— WORK ORDER —
Reproduce the passage about Impala from "The new Catalog" up to and including "helps reduce latency.", switching "coordinators" to "nodes".

— EXTRACT PROVIDED —
The new Catalog design means that Impala coordinators will only load the metadata that they need instead of a full snapshot of all the tables. A new event notification callback from the HMS will inform the catalog service of any metadata changes in order to automatically update the state. See the performance results below for an example of how metadata caching helps reduce latency.
Apache Impala has always sought to reduce analyst time to insight, and the entire execution engine was built with this philosophy at heart. The execution engine is entirely self-contained in a single stateless binary and doesn’t depend on a complex distributed framework like MapReduce or Spark to run. Even though there are services like the Catalog Cache described above, what most people don’t realize is that it is all started from the same single binary.
C++ and LLVM: Since there aren’t multiple layers of compute frameworks between the user and the Impala engine, the process of handling query requests is not dependent on resources being spun up. The Impala daemons, or impalads, are always standing by to start executing queries – they can take a query plan and start processing data within milliseconds. The execution engine has a novel approach of embedding a JVM and using Java for working with the broader ecosystem, but then executing all performance-sensitive operations through a C++ based core. Furthermore, when possible it uses LLVM to compile repetitive operations directly to machine code for the specific characteristics of the data rows being worked on. This means Impala not only runs fast, but it also responds fast!

— DATA TO EXAMINE —
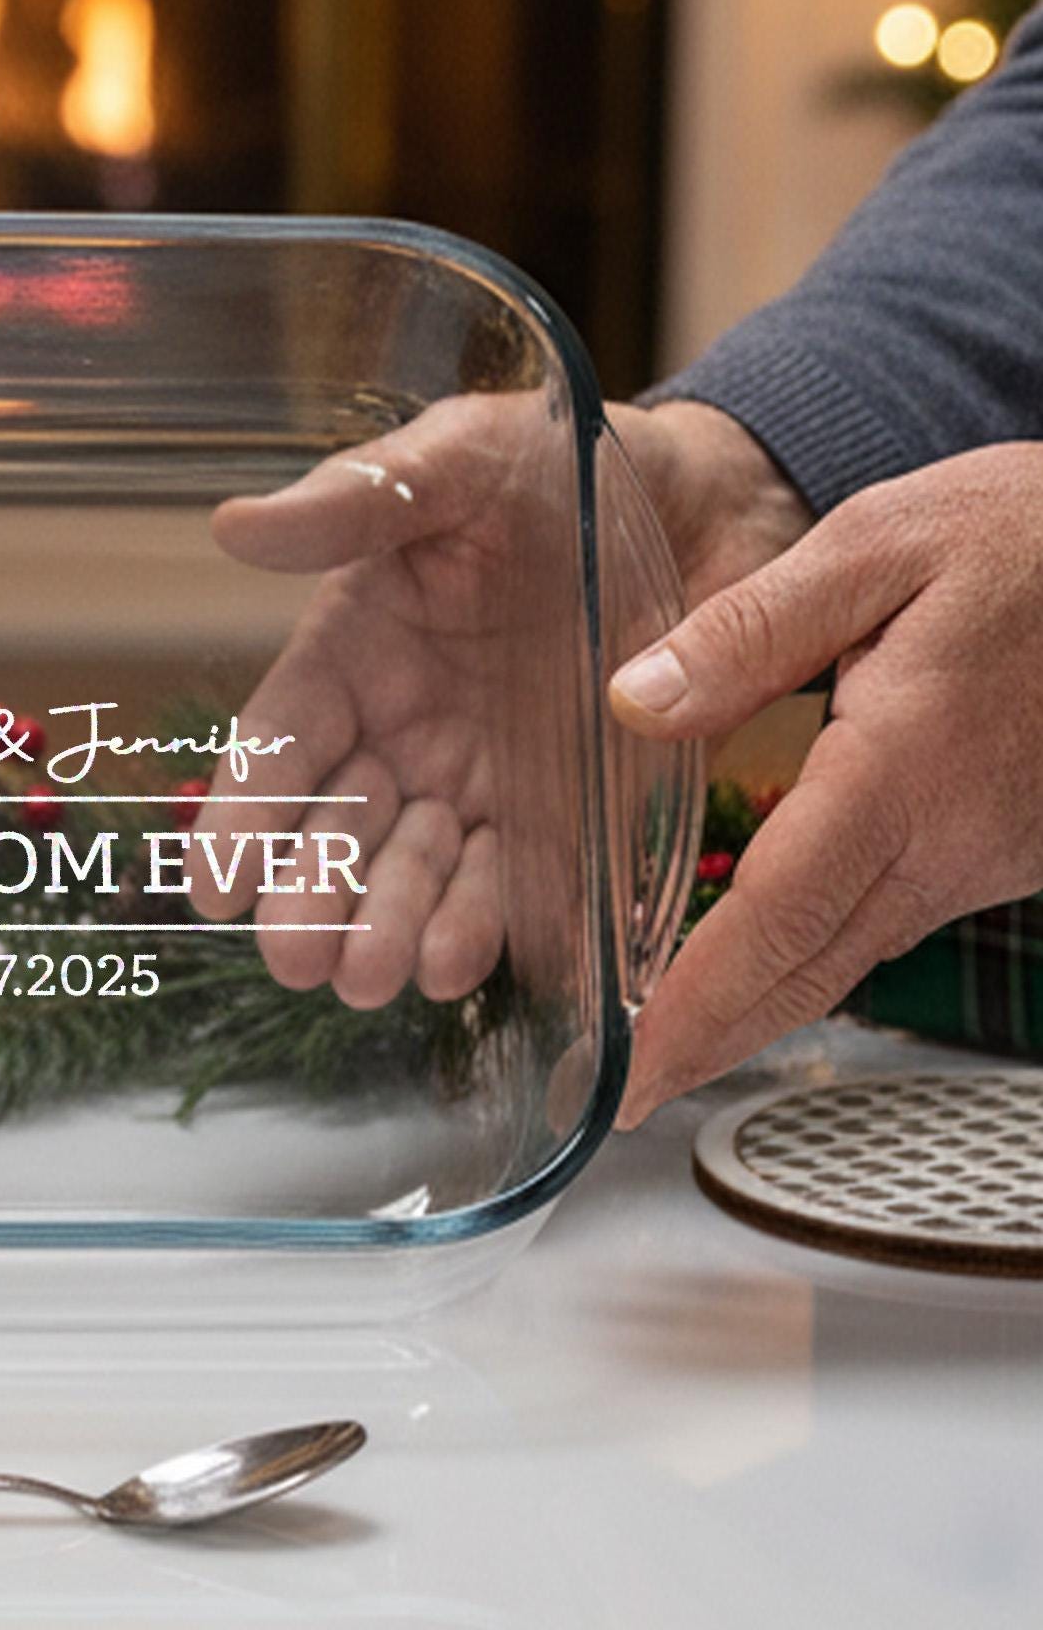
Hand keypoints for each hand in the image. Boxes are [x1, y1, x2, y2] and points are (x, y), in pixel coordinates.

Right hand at [194, 393, 806, 1009]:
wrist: (713, 499)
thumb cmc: (563, 464)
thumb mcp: (459, 457)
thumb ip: (356, 500)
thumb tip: (235, 526)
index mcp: (353, 651)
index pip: (278, 744)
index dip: (242, 816)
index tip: (214, 885)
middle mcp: (402, 734)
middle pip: (333, 834)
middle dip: (311, 900)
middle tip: (298, 956)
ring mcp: (479, 789)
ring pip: (410, 881)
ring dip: (386, 932)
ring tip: (376, 974)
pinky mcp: (565, 826)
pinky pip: (511, 896)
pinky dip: (481, 936)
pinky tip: (460, 963)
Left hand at [609, 442, 1042, 1122]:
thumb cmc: (1030, 536)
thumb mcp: (879, 544)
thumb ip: (748, 630)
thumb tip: (635, 702)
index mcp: (904, 770)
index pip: (780, 919)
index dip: (702, 1004)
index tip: (637, 1067)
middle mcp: (953, 840)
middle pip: (812, 970)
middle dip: (714, 1040)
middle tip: (626, 1093)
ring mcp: (989, 856)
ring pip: (852, 955)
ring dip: (758, 1003)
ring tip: (663, 1036)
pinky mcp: (1003, 848)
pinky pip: (890, 918)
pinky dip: (812, 952)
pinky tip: (751, 952)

— EXERCISE ANSWER —
The new Catalog design means that Impala nodes will only load the metadata that they need instead of a full snapshot of all the tables. A new event notification callback from the HMS will inform the catalog service of any metadata changes in order to automatically update the state. See the performance results below for an example of how metadata caching helps reduce latency.